Could you copy every record below exactly, leaving out the pictures?
:: PROVIDED RECORDS
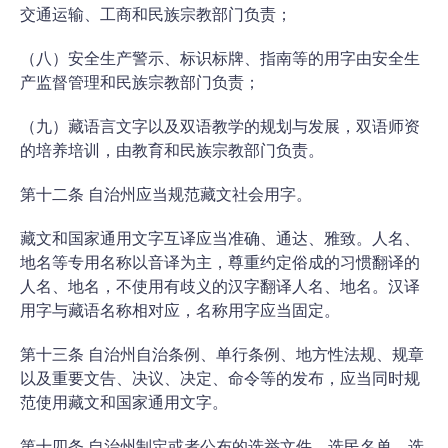
交通运输、工商和民族宗教部门负责；
（八）安全生产警示、标识标牌、指南等的用字由安全生
产监督管理和民族宗教部门负责；
（九）藏语言文字以及双语教学的规划与发展，双语师资
的培养培训，由教育和民族宗教部门负责。
第十二条 自治州应当规范藏文社会用字。
藏文和国家通用文字互译应当准确、通达、雅致。人名、
地名等专用名称以音译为主，尊重约定俗成的习惯翻译的
人名、地名，不使用有歧义的汉字翻译人名、地名。汉译
用字与藏语名称相对应，名称用字应当固定。
第十三条 自治州自治条例、单行条例、地方性法规、规章
以及重要文告、决议、决定、命令等的发布，应当同时规
范使用藏文和国家通用文字。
::::
▶ **YOUR RESPONSE**
交通运输、工商和民族宗教部门负责；
（八）安全生产警示、标识标牌、指南等的用字由安全生
产监督管理和民族宗教部门负责；
（九）藏语言文字以及双语教学的规划与发展，双语师资
的培养培训，由教育和民族宗教部门负责。
第十二条 自治州应当规范藏文社会用字。
藏文和国家通用文字互译应当准确、通达、雅致。人名、
地名等专用名称以音译为主，尊重约定俗成的习惯翻译的
人名、地名，不使用有歧义的汉字翻译人名、地名。汉译
用字与藏语名称相对应，名称用字应当固定。
第十三条 自治州自治条例、单行条例、地方性法规、规章
以及重要文告、决议、决定、命令等的发布，应当同时规
范使用藏文和国家通用文字。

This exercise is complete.